Required work :: Count how many lines of the data below contain the string "pitch"; the reply should be that number alone.

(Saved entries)
══════════
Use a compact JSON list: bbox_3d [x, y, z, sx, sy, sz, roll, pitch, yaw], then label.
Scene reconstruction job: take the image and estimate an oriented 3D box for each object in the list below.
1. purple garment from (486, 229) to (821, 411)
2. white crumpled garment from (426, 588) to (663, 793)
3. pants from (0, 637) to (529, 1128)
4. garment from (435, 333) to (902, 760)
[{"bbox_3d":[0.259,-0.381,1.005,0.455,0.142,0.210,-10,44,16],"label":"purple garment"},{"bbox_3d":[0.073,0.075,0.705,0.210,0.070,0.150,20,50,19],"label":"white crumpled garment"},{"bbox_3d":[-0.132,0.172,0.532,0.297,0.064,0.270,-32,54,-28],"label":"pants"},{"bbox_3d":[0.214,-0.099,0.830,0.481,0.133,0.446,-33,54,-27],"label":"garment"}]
══════════
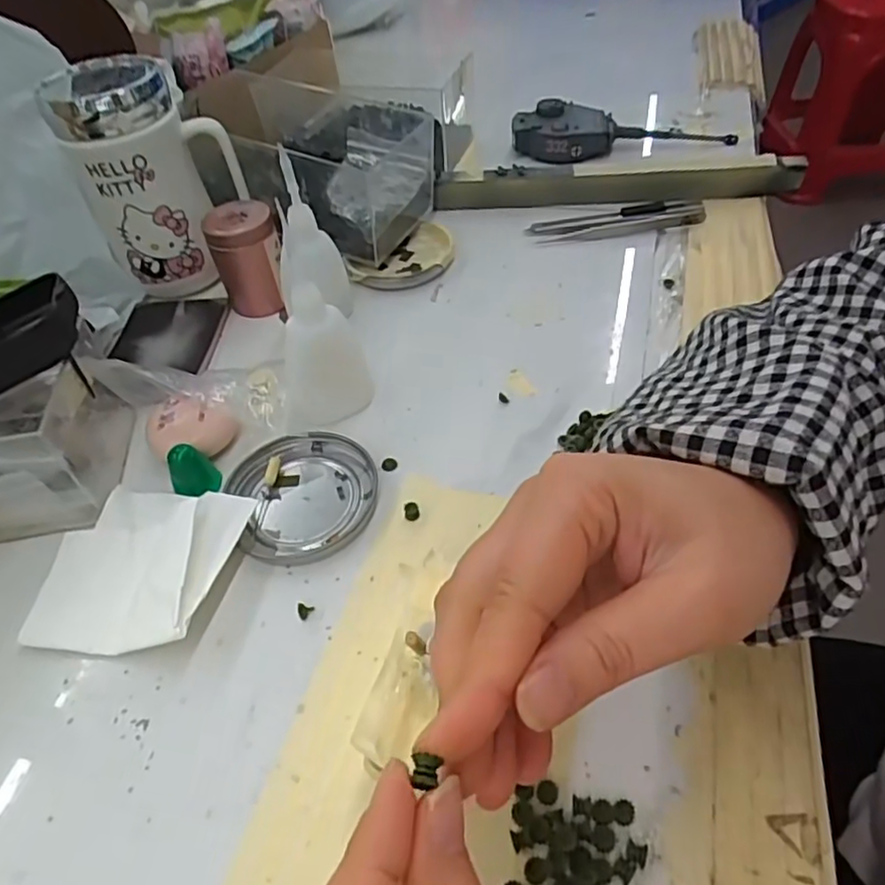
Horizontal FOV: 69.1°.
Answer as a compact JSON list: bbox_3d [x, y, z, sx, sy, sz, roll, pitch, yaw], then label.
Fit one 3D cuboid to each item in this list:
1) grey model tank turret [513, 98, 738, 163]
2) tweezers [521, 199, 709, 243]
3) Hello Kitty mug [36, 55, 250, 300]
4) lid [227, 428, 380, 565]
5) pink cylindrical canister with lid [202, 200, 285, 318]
══════════
Task output :: 2